Mercoledì, 28 Luglio 2021
Politica

Bellolampo verso la chiusura ma la raccolta rifiuti non si ferma: "La Regione dia risposte"

Senza l'Autorizzazione integrata ambientale (Aia) e la Valutazione di impatto ambientale (Via) per l'ampliamento della sesta vasca, cancelli chiusi in discarica. Al momento nessuna ordinanza per il conferimento in deroga. Il vicesindaco Marino: "Da Rap e Comune costante presidio dell'impianto"

La discarica di Bellolampo

Il Comune chiama, la Regione non risponde. Senza l'Autorizzazione integrata ambientale (Aia) e la Valutazione di impatto ambientale (Via) per l'ampliamento della sesta vasca, domani la Rap chiuderà i cancelli di Bellolampo. Sarà possibile conferire solo l'umido, per il resto in discarica non c'è più spazio. L'azienda d'igiene ambientale garantirà comunque la raccolta (almeno fino alla prossima settimana); resta però il problema di dove andare a portare i rifiuti: sarebbe da valutare - d'intesa con la Regione - un eventuale conferimento in un'altra discarica. Al momento, fanno sapere da Palazzo delle Aquile, non è prevista nessuna ordinanza del sindaco per l'abbancamento in deroga a Bellolampo. 

Per allungare la "vita" dell'impianto - arrivato alla capacità massima - occorrono le autorizzazioni dell'assessorato al Territorio e del dipartimento Acque e rifiuti. L'Arpa avrebbe messo dei paletti all'ampliamento della discarica e potrebbe dare l'ok con delle prescrizioni. Una posizione che di fatto rallenta l'iter che dovrebbe portare al conferimento dei rifiuti in deroga. Ecco perché il Comune torna a sollecitare l'intervento della Regione. Lo fa con una nota del vicesindaco e assessore alle Partecipate, Sergio Marino, che dichiara: "Sia la Rap che il Comune hanno sempre posto in essere quanto necessario per garantire continuità gestionale della discarica di Bellolampo e della raccolta dei rifiuti a Palermo, nel rispetto di tutte le componenti ambientali interessate e confidando nelle facilitazioni che il regime commissariale conferisce alla Regione Siciliana. Il ritardo accumulatosi soprattutto nella autorizzazione alla variante sostanziale della sesta vasca (un ritardo che la Rap ha lamentato formalmente con apposita nota del suo amministratore unico) dovrà trovare adeguata e pronta risposta da parte delle strutture regionali preposte".
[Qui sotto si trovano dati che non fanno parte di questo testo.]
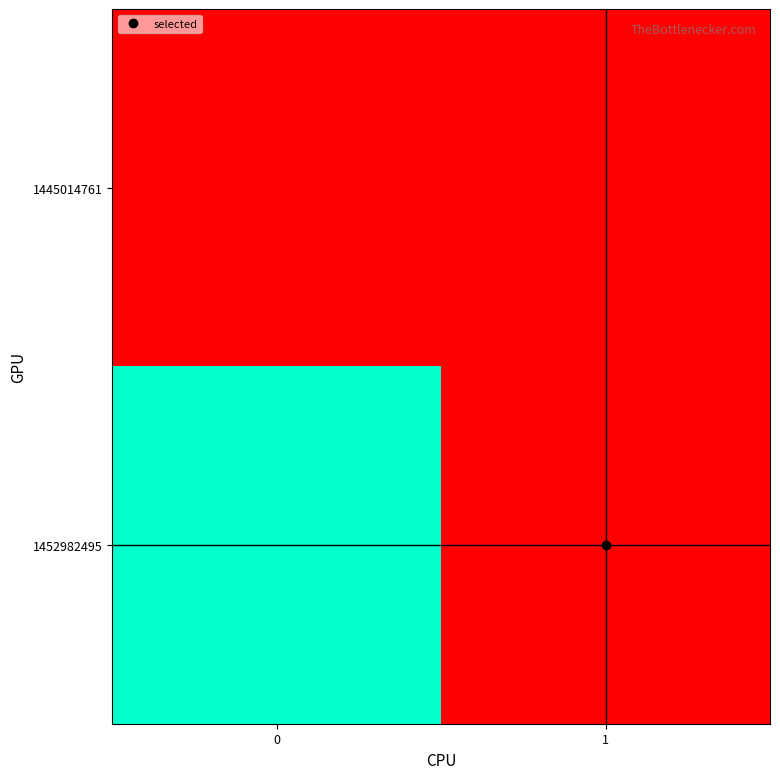

Reading left to right, extract all data points from this chart.

1445014761: 0=0	1=0
1452982495: 0=1	1=0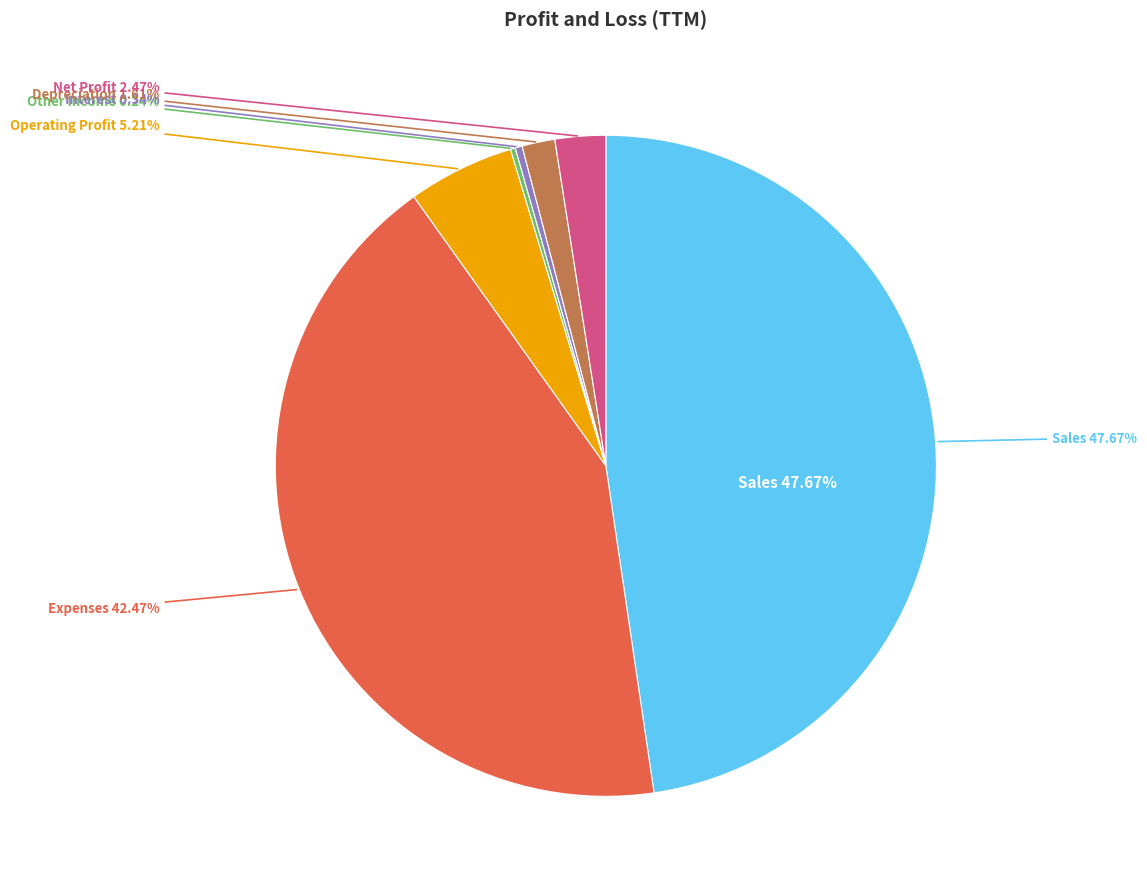

Does Other Income represent more than half of the total?

No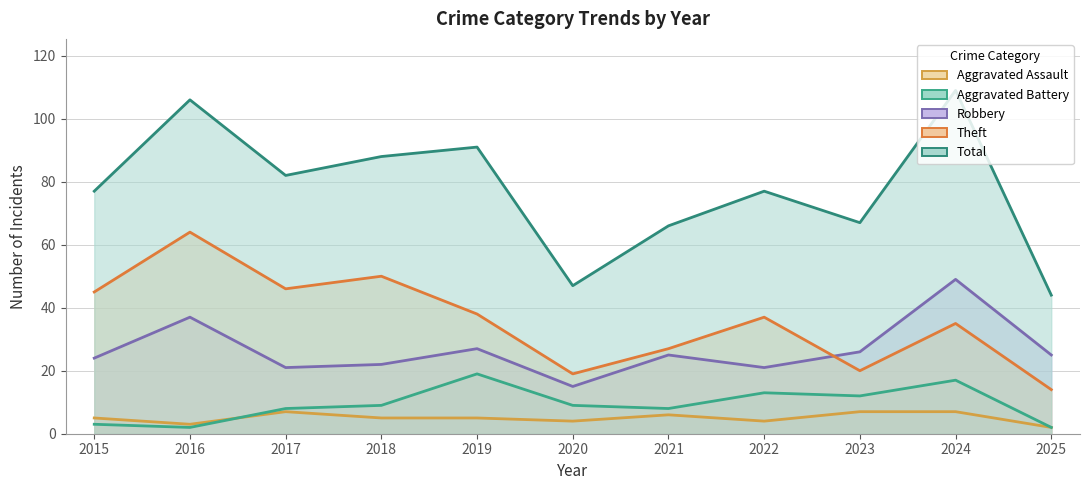

Reading left to right, extract all data points from this chart.

Aggravated Assault: 2015=5	2016=3	2017=7	2018=5	2019=5	2020=4	2021=6	2022=4	2023=7	2024=7	2025=2
Aggravated Battery: 2015=3	2016=2	2017=8	2018=9	2019=19	2020=9	2021=8	2022=13	2023=12	2024=17	2025=2
Robbery: 2015=24	2016=37	2017=21	2018=22	2019=27	2020=15	2021=25	2022=21	2023=26	2024=49	2025=25
Theft: 2015=45	2016=64	2017=46	2018=50	2019=38	2020=19	2021=27	2022=37	2023=20	2024=35	2025=14
Total: 2015=77	2016=106	2017=82	2018=88	2019=91	2020=47	2021=66	2022=77	2023=67	2024=109	2025=44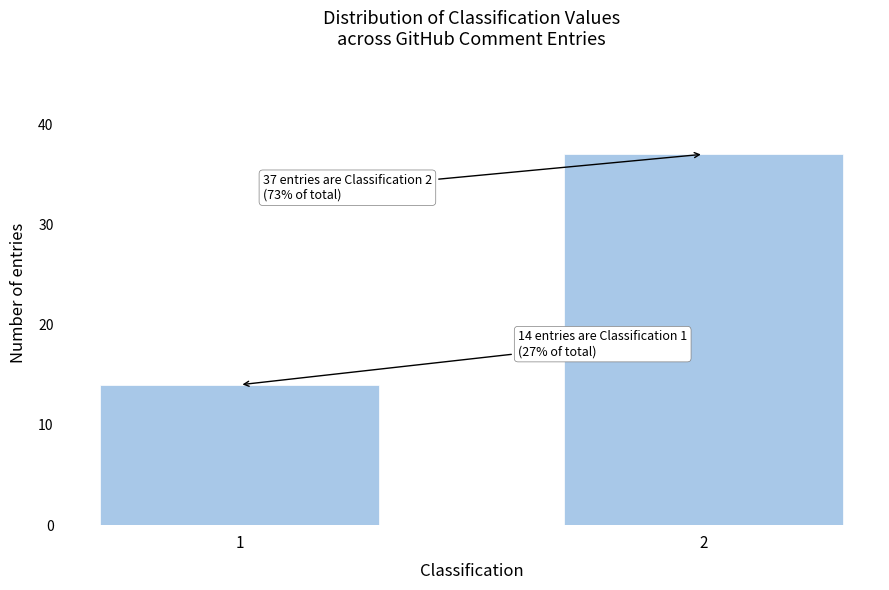

Reading left to right, extract all data points from this chart.

1=14	2=37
rap-marino-rifiuti-2"Sia la Rap che il Comune - aggiunge Marino - garantiranno, come sempre è avvenuto, il costante presidio ambientale e gestionale del polo impiantistico di Bellolampo e, conseguentemente, del sistema di raccolta dei rifiuti nella città di Palermo". Con l'emergenza alle porte, c'è chi rispolvera l'idea dei termovalorizzatori. Si tratta di Vincenzo Figuccia - deputato dell'Udc all'Ars, nonché ex assessore regionale all'Energia - carica quest'ultima che ha lasciato poco dopo l'insediamento.

Figuccia ha fatto oggi un sopralluogo alla discarica di Bellolampo: "E' chiaro che non si può andare avanti così e non vorrei che si debba scendere per la città con i mezzi dell'esercito per fronteggiare quella che sembra ormai un'emergenza irreversibile. Non c'è più spazio dove mettere i rifiuti. Lo avevo detto già un anno fa e ribadisco - conclude Figuccia - come a Brescia, Manhattan e nelle altre importanti città europee e del mondo, le nuove tecnologie hanno consentito di realizzare in tempi brevi degli impianti di termovalorizzazione che hanno un basso impatto ambientale cui pochi irresponsabili continuano ad opporsi e questo ne è il risultato drammatico".